Material for the task:
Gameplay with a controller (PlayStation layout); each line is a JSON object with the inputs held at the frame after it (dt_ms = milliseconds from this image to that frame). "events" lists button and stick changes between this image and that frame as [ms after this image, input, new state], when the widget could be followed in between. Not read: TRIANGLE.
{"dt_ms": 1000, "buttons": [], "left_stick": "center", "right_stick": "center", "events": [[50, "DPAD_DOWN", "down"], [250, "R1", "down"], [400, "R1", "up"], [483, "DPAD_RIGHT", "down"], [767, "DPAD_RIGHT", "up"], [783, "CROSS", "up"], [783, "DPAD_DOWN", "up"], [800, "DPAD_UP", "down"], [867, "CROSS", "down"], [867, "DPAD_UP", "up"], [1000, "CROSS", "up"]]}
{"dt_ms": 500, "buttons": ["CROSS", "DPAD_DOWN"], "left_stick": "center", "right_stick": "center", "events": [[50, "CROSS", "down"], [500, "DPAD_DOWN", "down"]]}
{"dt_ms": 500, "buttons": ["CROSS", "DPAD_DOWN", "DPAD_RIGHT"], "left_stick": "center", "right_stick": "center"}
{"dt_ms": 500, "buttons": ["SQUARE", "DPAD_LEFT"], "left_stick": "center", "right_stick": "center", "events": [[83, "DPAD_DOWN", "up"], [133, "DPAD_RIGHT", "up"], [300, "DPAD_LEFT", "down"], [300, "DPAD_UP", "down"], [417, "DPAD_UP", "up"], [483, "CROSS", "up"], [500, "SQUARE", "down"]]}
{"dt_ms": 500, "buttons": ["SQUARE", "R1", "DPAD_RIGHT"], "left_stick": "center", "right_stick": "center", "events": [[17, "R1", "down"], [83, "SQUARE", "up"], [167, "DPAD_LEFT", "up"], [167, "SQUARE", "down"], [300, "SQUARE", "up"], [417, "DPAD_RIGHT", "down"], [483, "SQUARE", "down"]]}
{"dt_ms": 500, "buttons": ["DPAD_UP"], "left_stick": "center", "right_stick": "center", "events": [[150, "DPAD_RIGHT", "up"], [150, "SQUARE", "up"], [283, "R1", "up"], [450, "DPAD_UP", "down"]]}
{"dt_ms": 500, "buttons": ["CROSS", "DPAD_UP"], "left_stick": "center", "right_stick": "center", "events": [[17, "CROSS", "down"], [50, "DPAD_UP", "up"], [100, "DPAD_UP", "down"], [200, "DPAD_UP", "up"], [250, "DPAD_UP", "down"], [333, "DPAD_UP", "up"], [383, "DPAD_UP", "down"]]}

Work request:
The lines needed are those in the data above that hold the string "CROSS"; copy each of them.

The completed task:
{"dt_ms": 1000, "buttons": [], "left_stick": "center", "right_stick": "center", "events": [[50, "DPAD_DOWN", "down"], [250, "R1", "down"], [400, "R1", "up"], [483, "DPAD_RIGHT", "down"], [767, "DPAD_RIGHT", "up"], [783, "CROSS", "up"], [783, "DPAD_DOWN", "up"], [800, "DPAD_UP", "down"], [867, "CROSS", "down"], [867, "DPAD_UP", "up"], [1000, "CROSS", "up"]]}
{"dt_ms": 500, "buttons": ["CROSS", "DPAD_DOWN"], "left_stick": "center", "right_stick": "center", "events": [[50, "CROSS", "down"], [500, "DPAD_DOWN", "down"]]}
{"dt_ms": 500, "buttons": ["CROSS", "DPAD_DOWN", "DPAD_RIGHT"], "left_stick": "center", "right_stick": "center"}
{"dt_ms": 500, "buttons": ["SQUARE", "DPAD_LEFT"], "left_stick": "center", "right_stick": "center", "events": [[83, "DPAD_DOWN", "up"], [133, "DPAD_RIGHT", "up"], [300, "DPAD_LEFT", "down"], [300, "DPAD_UP", "down"], [417, "DPAD_UP", "up"], [483, "CROSS", "up"], [500, "SQUARE", "down"]]}
{"dt_ms": 500, "buttons": ["CROSS", "DPAD_UP"], "left_stick": "center", "right_stick": "center", "events": [[17, "CROSS", "down"], [50, "DPAD_UP", "up"], [100, "DPAD_UP", "down"], [200, "DPAD_UP", "up"], [250, "DPAD_UP", "down"], [333, "DPAD_UP", "up"], [383, "DPAD_UP", "down"]]}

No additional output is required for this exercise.